Two of the three plaintiffs, Andrew Staples and Robert Ray, began working for Tesla’s energy sales division, previously named SolarCity, before it was acquired by the company for $2.6 billion in November 2016. The lawsuit does not specify when the third plaintiff, Anqunetta White, was hired. Each was let go around May 2017, according to the lawsuit.
The lawsuit alleges that some energy salespeople created fake sales accounts that allowed them to receive unwarranted bonuses and led to “an unreasonably high valuation of SolarCity.”
A Tesla representative said the company investigated Staples’ allegations about false sales and determined it was not true.
“We have seen absolutely nothing that suggests there were ‘fake potential sales accounts’ as claimed in the lawsuit,” the representative said.
The plaintiffs were allegedly subject to harassment and discrimination
The lawsuit alleges that Staples was subject to harassment and homophobic slurs from a supervisor based on his sexual orientation.

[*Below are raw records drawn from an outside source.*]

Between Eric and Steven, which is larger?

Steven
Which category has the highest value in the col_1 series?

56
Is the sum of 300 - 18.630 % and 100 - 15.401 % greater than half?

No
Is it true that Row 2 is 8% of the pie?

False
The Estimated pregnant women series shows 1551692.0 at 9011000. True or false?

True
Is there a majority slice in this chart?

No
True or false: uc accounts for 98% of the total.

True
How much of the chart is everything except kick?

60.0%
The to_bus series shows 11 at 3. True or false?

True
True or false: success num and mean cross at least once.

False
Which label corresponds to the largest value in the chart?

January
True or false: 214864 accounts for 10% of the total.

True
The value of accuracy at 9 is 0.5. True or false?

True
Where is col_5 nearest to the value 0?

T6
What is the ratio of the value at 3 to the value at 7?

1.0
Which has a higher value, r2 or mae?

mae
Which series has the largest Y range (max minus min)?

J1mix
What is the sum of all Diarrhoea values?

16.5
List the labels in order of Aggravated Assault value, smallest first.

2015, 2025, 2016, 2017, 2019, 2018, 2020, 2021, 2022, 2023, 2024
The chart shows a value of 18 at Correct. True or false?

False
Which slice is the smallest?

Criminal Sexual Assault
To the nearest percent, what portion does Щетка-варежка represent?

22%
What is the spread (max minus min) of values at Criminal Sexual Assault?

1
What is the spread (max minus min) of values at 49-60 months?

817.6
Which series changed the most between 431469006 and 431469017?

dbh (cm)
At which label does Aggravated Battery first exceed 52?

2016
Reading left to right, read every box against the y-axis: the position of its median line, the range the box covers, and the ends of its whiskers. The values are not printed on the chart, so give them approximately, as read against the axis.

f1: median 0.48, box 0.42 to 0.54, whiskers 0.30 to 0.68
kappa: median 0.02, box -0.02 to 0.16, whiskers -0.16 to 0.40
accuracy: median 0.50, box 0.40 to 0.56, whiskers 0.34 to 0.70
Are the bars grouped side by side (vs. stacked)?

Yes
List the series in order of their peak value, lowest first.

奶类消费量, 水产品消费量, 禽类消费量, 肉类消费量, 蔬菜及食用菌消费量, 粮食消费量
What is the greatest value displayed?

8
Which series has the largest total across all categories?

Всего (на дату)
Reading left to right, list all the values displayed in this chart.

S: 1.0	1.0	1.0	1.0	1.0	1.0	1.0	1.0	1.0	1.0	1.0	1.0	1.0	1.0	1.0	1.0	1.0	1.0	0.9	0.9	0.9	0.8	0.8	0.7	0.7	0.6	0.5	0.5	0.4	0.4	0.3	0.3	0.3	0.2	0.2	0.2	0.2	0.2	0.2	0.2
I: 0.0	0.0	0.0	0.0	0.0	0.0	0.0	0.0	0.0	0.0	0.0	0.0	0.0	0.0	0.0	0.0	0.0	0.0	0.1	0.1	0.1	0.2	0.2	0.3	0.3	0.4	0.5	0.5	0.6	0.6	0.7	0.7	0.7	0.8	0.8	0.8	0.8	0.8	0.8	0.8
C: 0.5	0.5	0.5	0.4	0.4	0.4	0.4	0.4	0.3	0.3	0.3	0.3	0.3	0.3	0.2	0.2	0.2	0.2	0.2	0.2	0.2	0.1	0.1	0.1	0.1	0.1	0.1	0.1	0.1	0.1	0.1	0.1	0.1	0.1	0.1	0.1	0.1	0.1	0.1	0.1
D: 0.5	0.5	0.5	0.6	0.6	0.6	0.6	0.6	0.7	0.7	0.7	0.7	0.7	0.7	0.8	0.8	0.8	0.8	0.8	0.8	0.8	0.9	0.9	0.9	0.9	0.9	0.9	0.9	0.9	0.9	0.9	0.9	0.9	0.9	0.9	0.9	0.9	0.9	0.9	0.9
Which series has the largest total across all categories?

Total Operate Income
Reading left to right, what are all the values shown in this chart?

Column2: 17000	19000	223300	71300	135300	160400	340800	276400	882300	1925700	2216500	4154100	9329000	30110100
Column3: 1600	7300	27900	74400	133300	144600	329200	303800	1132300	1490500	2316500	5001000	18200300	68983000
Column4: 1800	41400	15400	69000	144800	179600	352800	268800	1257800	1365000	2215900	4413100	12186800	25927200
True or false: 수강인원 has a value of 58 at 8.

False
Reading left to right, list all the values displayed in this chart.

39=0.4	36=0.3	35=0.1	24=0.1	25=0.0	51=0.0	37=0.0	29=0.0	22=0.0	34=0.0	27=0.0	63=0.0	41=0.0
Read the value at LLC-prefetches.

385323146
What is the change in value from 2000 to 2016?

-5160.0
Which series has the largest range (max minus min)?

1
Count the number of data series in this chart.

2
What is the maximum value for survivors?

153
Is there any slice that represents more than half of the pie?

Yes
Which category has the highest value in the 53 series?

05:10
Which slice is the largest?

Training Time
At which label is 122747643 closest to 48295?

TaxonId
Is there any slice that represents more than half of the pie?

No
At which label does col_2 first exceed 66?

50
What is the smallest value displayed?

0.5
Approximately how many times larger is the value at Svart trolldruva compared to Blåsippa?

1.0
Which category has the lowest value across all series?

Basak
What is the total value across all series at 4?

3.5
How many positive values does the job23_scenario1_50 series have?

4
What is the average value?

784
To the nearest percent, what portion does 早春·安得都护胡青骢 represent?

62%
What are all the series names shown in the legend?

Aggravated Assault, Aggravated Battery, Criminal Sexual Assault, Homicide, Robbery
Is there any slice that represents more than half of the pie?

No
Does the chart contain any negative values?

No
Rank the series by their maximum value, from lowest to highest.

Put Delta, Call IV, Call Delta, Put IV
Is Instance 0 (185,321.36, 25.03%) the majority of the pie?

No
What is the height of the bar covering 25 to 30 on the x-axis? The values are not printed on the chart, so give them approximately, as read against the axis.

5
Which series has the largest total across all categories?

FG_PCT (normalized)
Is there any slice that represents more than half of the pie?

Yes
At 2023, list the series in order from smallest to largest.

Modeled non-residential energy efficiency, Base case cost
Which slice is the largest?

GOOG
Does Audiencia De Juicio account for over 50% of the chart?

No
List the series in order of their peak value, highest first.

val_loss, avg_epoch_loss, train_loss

According to the lawsuit, Staples informed multiple managers and Musk about the alleged mistreatment, but the managers didn’t punish the supervisor. Instead, the lawsuit alleges, Staples was prevented from making sales in some cases and was let go “under a false pretext” in May 2017.
A Tesla representative said Staples did not alert the company to any instances of discrimination or harassment based on his sexual orientation while he worked there.
Ray was subject to age discrimination, the lawsuit alleges. According to the lawsuit, Ray was 59 when he was let go and, while he was allegedly told his position was being eliminated, the lawsuit claims. Ray said he believes he was replaced by an employee who was under 30. Ray, Staples, and the third plaintiff, Anqunetta White, were not paid for all the hours they worked, the lawsuit alleges, and in some cases were told to underreport their hours on their timesheets.
A Tesla representative said White and other applicable employees were found to have been paid properly, and that White declined a request to submit a list of unpaid hours to Tesla. The representative also said the plaintiffs were let go as part of the company’s decision to end SolarCity’s door-to-door sales channel.
“The plaintiffs’ roles were eliminated last year when, as part of Tesla’s integration with SolarCity, we decided to close our door-to-door sales channel for energy products – a decision that was announced publicly and covered extensively in the media – and the suggestion that they were eliminated for any other reason is false,” the representative said.